Java Concurrency in Practice Notes: Sharing Objects

(This notes is from reading Brian Goetz‘s Java Concurrency in Practice)

Chapter 3 Sharing Objects

Last chapter was about using synchronization to prevent multiple threads from accessing the same data at the same time, this chapter examines techniques for sharing and publishing objects objects so they can be safely accessed by multiple threads. Together, they lay the foundation for building thread-safe classes and safely structuring concurrent application using java.util.concurrent.

It is a common misconception that synchronized is only about atomicity of demarcating “critical sections”. Synchronization also has another significant, and subtle, aspsect: memory visibility.

We want not only to prevent one thread from modifying the state of an object when another is using it, but also to ensure that when a thread modifies the state of an object, other threads can actually see the changes that were made.

Visibility

In a single-threaded environment, if you write a value to a variable and later read that variable with no intervening writes, you can expect to get the same value back. But when reads and writes occur in different threads, this is simply not the case. Three is no guarantee that the reading thread will see a value written by another thread on a timely basis, or even at all.

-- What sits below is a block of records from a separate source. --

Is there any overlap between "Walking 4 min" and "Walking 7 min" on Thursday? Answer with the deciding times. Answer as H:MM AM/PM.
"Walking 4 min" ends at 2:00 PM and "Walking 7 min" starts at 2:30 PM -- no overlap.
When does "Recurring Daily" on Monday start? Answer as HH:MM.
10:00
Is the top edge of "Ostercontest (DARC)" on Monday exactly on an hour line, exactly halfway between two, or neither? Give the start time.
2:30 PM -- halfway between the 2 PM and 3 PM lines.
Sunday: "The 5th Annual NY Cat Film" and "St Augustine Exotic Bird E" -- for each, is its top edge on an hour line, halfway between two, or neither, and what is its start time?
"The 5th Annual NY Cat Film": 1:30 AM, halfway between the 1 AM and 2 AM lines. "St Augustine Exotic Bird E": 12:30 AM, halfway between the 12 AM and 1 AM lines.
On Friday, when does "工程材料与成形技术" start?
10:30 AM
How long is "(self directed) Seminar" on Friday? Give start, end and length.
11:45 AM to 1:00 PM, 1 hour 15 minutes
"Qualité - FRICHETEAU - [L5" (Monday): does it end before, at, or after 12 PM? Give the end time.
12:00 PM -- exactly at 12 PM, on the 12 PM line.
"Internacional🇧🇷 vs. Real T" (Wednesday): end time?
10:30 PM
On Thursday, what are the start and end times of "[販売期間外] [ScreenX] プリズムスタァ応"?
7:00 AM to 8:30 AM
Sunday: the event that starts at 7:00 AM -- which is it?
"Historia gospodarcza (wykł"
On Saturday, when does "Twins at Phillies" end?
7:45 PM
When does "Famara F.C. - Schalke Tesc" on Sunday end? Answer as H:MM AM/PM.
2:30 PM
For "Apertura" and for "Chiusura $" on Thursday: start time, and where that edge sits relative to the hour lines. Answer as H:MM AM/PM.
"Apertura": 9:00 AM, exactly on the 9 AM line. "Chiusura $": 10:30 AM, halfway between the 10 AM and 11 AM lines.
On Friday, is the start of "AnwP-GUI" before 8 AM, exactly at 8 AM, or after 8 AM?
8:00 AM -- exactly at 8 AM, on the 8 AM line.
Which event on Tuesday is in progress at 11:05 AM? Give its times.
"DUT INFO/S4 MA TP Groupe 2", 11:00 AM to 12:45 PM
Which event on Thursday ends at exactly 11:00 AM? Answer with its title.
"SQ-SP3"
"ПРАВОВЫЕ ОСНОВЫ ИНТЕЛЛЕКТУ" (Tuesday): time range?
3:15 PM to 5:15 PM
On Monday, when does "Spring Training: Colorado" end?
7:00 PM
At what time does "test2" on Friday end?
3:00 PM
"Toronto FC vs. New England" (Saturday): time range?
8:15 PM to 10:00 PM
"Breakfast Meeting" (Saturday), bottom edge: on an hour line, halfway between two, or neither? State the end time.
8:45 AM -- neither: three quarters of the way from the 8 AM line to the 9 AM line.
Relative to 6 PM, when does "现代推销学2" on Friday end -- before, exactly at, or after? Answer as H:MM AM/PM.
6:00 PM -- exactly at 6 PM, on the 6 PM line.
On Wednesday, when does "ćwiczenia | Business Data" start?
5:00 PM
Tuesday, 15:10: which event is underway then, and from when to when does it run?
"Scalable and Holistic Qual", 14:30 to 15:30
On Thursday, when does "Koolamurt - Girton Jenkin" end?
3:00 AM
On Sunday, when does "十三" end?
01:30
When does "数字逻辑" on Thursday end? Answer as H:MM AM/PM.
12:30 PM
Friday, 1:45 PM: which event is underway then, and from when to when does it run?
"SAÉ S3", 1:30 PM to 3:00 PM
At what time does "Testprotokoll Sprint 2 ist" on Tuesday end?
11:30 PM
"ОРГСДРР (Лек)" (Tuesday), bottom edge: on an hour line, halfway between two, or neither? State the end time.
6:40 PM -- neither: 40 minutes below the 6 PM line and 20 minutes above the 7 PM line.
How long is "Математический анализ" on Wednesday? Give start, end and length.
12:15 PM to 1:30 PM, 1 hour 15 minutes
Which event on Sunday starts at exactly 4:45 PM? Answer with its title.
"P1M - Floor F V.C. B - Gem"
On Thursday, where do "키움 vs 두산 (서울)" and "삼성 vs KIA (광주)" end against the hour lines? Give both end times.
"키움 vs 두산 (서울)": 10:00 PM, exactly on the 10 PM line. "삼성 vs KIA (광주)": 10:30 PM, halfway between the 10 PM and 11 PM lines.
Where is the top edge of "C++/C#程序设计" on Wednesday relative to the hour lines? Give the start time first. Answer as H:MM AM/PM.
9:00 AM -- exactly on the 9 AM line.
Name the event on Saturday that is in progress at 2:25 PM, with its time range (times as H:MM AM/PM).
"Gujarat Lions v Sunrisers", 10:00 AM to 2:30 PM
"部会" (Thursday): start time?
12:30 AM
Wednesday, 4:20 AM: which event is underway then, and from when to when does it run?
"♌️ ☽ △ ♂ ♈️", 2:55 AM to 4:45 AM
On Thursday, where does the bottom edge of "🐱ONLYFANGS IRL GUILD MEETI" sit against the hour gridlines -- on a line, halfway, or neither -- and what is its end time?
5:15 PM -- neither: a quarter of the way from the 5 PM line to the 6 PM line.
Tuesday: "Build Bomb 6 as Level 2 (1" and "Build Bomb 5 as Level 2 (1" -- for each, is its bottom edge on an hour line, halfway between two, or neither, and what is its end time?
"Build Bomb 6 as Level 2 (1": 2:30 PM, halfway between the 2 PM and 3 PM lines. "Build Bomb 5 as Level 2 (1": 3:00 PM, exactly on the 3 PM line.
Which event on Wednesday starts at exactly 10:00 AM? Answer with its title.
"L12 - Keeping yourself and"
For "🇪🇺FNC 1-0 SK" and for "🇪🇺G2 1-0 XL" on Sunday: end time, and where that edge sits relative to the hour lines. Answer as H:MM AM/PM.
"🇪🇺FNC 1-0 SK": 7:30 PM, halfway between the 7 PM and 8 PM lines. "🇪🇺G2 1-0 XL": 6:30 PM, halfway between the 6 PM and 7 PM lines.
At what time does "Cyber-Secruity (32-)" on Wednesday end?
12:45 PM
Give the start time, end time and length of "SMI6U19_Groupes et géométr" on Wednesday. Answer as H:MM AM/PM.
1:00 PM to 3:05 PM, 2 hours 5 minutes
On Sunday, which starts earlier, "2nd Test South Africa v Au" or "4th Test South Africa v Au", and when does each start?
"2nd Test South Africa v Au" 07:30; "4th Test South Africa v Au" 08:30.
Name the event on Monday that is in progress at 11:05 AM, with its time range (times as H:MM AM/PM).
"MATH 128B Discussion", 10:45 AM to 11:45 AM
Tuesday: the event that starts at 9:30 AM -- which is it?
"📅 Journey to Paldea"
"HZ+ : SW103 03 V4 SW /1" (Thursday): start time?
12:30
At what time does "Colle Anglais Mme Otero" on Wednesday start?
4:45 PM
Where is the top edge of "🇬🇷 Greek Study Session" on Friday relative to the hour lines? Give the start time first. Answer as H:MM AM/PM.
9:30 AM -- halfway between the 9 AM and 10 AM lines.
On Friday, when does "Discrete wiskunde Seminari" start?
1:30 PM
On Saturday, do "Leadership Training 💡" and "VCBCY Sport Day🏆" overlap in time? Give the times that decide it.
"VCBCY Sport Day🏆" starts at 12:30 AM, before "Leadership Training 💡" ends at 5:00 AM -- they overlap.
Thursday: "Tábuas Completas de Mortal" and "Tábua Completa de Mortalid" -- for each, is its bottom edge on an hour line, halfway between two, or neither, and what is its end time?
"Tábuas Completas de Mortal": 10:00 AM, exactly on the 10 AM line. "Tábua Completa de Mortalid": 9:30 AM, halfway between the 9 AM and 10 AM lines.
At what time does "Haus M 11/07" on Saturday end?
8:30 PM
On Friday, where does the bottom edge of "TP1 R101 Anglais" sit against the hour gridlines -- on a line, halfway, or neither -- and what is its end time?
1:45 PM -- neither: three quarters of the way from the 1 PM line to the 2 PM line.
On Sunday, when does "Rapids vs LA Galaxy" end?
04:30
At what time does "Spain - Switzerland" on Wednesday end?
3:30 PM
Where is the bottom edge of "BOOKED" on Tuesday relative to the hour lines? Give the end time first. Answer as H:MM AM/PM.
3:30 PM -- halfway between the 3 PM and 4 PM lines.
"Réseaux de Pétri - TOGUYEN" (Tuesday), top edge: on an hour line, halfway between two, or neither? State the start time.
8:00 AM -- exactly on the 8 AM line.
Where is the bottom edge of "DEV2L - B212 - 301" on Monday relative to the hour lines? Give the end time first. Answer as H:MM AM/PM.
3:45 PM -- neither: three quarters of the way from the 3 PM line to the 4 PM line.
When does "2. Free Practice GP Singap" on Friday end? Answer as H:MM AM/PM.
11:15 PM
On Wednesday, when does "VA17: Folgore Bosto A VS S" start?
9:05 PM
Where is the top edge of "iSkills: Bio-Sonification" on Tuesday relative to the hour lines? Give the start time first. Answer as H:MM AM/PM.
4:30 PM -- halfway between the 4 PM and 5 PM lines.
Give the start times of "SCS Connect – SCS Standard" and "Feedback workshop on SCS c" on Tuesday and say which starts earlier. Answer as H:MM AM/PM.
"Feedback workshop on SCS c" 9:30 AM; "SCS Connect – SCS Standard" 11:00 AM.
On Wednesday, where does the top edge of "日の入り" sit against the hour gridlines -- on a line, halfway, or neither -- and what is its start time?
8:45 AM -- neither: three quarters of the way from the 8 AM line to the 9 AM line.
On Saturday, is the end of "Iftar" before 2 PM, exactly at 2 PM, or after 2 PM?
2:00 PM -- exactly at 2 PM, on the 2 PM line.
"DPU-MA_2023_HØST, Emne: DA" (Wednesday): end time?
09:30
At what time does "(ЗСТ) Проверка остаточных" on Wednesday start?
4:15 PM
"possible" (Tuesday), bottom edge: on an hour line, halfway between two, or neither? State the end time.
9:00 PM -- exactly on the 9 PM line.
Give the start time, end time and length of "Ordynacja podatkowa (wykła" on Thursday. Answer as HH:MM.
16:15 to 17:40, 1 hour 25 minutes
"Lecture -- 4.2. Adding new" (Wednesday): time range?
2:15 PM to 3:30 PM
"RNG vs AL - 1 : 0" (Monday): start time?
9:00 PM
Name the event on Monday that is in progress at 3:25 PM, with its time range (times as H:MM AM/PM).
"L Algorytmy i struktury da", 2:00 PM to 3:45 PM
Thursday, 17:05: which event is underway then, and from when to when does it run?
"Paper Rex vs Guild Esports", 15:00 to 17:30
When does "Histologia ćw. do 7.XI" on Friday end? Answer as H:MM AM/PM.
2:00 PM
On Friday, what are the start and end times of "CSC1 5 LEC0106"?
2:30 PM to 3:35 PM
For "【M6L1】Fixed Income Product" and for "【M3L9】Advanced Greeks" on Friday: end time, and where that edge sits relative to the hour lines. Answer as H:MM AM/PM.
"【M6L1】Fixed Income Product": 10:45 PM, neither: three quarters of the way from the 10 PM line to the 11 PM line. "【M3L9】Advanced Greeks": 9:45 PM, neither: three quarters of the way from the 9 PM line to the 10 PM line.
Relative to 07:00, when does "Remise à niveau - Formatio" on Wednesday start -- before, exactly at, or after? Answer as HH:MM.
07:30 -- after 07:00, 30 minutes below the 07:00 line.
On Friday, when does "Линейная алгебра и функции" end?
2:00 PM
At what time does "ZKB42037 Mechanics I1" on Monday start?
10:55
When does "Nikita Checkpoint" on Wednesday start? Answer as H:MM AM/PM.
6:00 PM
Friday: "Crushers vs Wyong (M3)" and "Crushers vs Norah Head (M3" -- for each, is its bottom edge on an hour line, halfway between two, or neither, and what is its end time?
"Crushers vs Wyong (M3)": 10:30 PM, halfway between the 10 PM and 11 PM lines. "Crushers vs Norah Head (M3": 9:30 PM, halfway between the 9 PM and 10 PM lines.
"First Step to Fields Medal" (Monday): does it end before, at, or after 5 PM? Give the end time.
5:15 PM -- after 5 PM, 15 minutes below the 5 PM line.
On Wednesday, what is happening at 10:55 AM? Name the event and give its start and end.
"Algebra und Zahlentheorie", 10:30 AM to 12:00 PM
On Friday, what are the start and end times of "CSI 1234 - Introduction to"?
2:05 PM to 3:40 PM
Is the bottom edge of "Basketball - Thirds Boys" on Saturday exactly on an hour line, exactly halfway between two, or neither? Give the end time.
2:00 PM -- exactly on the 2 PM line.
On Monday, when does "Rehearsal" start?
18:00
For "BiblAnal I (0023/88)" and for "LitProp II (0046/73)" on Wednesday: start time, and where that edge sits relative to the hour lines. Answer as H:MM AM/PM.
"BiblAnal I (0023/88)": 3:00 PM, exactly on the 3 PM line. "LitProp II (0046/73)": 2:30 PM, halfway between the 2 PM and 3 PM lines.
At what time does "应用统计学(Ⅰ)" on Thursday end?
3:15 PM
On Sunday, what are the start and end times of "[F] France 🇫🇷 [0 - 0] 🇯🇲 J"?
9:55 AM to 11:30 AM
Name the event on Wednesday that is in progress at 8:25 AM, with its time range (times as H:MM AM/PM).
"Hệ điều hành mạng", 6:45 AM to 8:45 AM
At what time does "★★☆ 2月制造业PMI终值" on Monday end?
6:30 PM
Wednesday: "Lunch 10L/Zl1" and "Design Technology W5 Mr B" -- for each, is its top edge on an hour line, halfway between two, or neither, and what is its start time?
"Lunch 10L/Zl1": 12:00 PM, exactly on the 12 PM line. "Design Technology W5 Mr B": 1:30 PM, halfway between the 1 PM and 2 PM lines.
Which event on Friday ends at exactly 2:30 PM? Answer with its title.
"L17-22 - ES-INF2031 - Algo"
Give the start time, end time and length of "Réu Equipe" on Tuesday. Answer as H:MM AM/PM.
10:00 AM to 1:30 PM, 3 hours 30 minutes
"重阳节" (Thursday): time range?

In order to ensure visibility of memory writes across threads, you must use synchronization.

1
2
3
4
5
6
7
8
9
10
11
12
13
14
15
16
17
18
public class NoVisibility {
private static boolean ready;
private static int number;
private static class ReaderThread extends Thread {
public void run() {
while (!ready)
Thread.yield();
System.out.println(number);
}
}
public static void main(String[] args) {
new ReaderThread().start();
number = 42;
ready = true;
}
}

The above program could loop forever because the value of ready might never become visible to the reader thread. Even more strangely, NoVisibility could print zero because the write to ready might be made visible to the reader thread before the write to number, a phenomenon known as reordering.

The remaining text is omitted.